DATA LISTING START

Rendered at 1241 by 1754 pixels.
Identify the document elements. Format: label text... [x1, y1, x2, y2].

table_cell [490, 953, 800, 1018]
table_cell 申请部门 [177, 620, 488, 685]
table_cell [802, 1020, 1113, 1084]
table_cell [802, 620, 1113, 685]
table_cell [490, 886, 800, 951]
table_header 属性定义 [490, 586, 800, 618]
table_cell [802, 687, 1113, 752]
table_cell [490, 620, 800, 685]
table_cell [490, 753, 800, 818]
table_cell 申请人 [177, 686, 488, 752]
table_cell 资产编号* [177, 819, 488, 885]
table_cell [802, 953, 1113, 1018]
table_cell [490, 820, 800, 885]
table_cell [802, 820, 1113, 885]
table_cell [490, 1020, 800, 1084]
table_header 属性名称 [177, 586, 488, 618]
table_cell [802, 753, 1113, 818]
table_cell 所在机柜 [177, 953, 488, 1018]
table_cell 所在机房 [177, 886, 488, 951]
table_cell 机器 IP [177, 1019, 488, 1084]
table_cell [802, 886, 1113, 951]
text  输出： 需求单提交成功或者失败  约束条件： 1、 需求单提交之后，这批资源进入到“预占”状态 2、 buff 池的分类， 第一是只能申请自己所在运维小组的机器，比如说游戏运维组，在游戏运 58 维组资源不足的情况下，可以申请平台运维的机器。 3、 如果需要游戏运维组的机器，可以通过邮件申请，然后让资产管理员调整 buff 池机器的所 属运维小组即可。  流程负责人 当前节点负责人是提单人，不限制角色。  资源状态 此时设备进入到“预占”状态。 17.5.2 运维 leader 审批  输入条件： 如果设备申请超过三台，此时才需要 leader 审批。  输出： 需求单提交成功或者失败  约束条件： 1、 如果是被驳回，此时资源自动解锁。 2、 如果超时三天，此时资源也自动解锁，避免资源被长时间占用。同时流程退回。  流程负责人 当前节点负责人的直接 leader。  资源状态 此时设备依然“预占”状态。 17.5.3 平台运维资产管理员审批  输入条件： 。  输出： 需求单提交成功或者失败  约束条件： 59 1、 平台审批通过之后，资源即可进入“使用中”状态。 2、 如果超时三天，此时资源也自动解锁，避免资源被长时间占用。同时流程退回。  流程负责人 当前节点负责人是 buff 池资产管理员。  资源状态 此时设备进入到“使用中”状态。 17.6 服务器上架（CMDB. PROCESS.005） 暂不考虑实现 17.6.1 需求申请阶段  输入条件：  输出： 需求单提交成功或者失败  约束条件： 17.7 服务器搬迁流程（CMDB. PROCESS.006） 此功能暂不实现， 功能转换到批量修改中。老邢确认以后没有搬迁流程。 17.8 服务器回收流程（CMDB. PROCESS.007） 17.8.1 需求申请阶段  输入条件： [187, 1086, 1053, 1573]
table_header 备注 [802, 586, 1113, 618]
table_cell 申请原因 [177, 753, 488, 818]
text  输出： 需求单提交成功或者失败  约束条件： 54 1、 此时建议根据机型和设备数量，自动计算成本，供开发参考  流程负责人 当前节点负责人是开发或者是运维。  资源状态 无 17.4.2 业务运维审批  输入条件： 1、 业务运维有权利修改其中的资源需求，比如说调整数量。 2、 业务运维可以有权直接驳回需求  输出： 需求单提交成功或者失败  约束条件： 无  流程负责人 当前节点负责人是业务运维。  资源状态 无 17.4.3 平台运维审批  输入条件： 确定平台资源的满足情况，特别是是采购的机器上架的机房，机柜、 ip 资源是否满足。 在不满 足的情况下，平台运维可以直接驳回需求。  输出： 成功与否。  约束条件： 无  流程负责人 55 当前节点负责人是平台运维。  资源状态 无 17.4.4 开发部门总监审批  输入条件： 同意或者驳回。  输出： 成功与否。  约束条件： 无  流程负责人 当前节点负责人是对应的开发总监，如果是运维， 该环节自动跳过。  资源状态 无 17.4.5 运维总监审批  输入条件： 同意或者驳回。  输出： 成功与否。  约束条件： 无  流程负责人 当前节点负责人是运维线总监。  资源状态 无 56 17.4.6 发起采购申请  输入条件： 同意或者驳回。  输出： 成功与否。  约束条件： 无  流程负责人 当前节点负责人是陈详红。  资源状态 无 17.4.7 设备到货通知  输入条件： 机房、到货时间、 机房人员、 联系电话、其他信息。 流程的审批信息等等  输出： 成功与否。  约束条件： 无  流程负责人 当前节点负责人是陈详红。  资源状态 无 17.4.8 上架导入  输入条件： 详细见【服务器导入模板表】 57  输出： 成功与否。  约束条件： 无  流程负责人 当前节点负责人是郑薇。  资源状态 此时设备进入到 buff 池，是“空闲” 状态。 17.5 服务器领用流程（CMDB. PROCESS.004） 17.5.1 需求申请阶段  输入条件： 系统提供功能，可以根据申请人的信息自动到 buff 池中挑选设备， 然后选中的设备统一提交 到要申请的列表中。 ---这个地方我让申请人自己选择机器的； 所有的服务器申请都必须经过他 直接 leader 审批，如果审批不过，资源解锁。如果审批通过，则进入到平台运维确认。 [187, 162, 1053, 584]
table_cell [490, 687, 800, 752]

DATA LISTING END

### ACTION ITEM:
The full listing must come back exactly as given.

### WRITTEN ANSWER:
Rendered at 1241 by 1754 pixels.
Identify the document elements. Format: label text... [x1, y1, x2, y2].

table_cell [490, 953, 800, 1018]
table_cell 申请部门 [177, 620, 488, 685]
table_cell [802, 1020, 1113, 1084]
table_cell [802, 620, 1113, 685]
table_cell [490, 886, 800, 951]
table_header 属性定义 [490, 586, 800, 618]
table_cell [802, 687, 1113, 752]
table_cell [490, 620, 800, 685]
table_cell [490, 753, 800, 818]
table_cell 申请人 [177, 686, 488, 752]
table_cell 资产编号* [177, 819, 488, 885]
table_cell [802, 953, 1113, 1018]
table_cell [490, 820, 800, 885]
table_cell [802, 820, 1113, 885]
table_cell [490, 1020, 800, 1084]
table_header 属性名称 [177, 586, 488, 618]
table_cell [802, 753, 1113, 818]
table_cell 所在机柜 [177, 953, 488, 1018]
table_cell 所在机房 [177, 886, 488, 951]
table_cell 机器 IP [177, 1019, 488, 1084]
table_cell [802, 886, 1113, 951]
text  输出： 需求单提交成功或者失败  约束条件： 1、 需求单提交之后，这批资源进入到“预占”状态 2、 buff 池的分类， 第一是只能申请自己所在运维小组的机器，比如说游戏运维组，在游戏运 58 维组资源不足的情况下，可以申请平台运维的机器。 3、 如果需要游戏运维组的机器，可以通过邮件申请，然后让资产管理员调整 buff 池机器的所 属运维小组即可。  流程负责人 当前节点负责人是提单人，不限制角色。  资源状态 此时设备进入到“预占”状态。 17.5.2 运维 leader 审批  输入条件： 如果设备申请超过三台，此时才需要 leader 审批。  输出： 需求单提交成功或者失败  约束条件： 1、 如果是被驳回，此时资源自动解锁。 2、 如果超时三天，此时资源也自动解锁，避免资源被长时间占用。同时流程退回。  流程负责人 当前节点负责人的直接 leader。  资源状态 此时设备依然“预占”状态。 17.5.3 平台运维资产管理员审批  输入条件： 。  输出： 需求单提交成功或者失败  约束条件： 59 1、 平台审批通过之后，资源即可进入“使用中”状态。 2、 如果超时三天，此时资源也自动解锁，避免资源被长时间占用。同时流程退回。  流程负责人 当前节点负责人是 buff 池资产管理员。  资源状态 此时设备进入到“使用中”状态。 17.6 服务器上架（CMDB. PROCESS.005） 暂不考虑实现 17.6.1 需求申请阶段  输入条件：  输出： 需求单提交成功或者失败  约束条件： 17.7 服务器搬迁流程（CMDB. PROCESS.006） 此功能暂不实现， 功能转换到批量修改中。老邢确认以后没有搬迁流程。 17.8 服务器回收流程（CMDB. PROCESS.007） 17.8.1 需求申请阶段  输入条件： [187, 1086, 1053, 1573]
table_header 备注 [802, 586, 1113, 618]
table_cell 申请原因 [177, 753, 488, 818]
text  输出： 需求单提交成功或者失败  约束条件： 54 1、 此时建议根据机型和设备数量，自动计算成本，供开发参考  流程负责人 当前节点负责人是开发或者是运维。  资源状态 无 17.4.2 业务运维审批  输入条件： 1、 业务运维有权利修改其中的资源需求，比如说调整数量。 2、 业务运维可以有权直接驳回需求  输出： 需求单提交成功或者失败  约束条件： 无  流程负责人 当前节点负责人是业务运维。  资源状态 无 17.4.3 平台运维审批  输入条件： 确定平台资源的满足情况，特别是是采购的机器上架的机房，机柜、 ip 资源是否满足。 在不满 足的情况下，平台运维可以直接驳回需求。  输出： 成功与否。  约束条件： 无  流程负责人 55 当前节点负责人是平台运维。  资源状态 无 17.4.4 开发部门总监审批  输入条件： 同意或者驳回。  输出： 成功与否。  约束条件： 无  流程负责人 当前节点负责人是对应的开发总监，如果是运维， 该环节自动跳过。  资源状态 无 17.4.5 运维总监审批  输入条件： 同意或者驳回。  输出： 成功与否。  约束条件： 无  流程负责人 当前节点负责人是运维线总监。  资源状态 无 56 17.4.6 发起采购申请  输入条件： 同意或者驳回。  输出： 成功与否。  约束条件： 无  流程负责人 当前节点负责人是陈详红。  资源状态 无 17.4.7 设备到货通知  输入条件： 机房、到货时间、 机房人员、 联系电话、其他信息。 流程的审批信息等等  输出： 成功与否。  约束条件： 无  流程负责人 当前节点负责人是陈详红。  资源状态 无 17.4.8 上架导入  输入条件： 详细见【服务器导入模板表】 57  输出： 成功与否。  约束条件： 无  流程负责人 当前节点负责人是郑薇。  资源状态 此时设备进入到 buff 池，是“空闲” 状态。 17.5 服务器领用流程（CMDB. PROCESS.004） 17.5.1 需求申请阶段  输入条件： 系统提供功能，可以根据申请人的信息自动到 buff 池中挑选设备， 然后选中的设备统一提交 到要申请的列表中。 ---这个地方我让申请人自己选择机器的； 所有的服务器申请都必须经过他 直接 leader 审批，如果审批不过，资源解锁。如果审批通过，则进入到平台运维确认。 [187, 162, 1053, 584]
table_cell [490, 687, 800, 752]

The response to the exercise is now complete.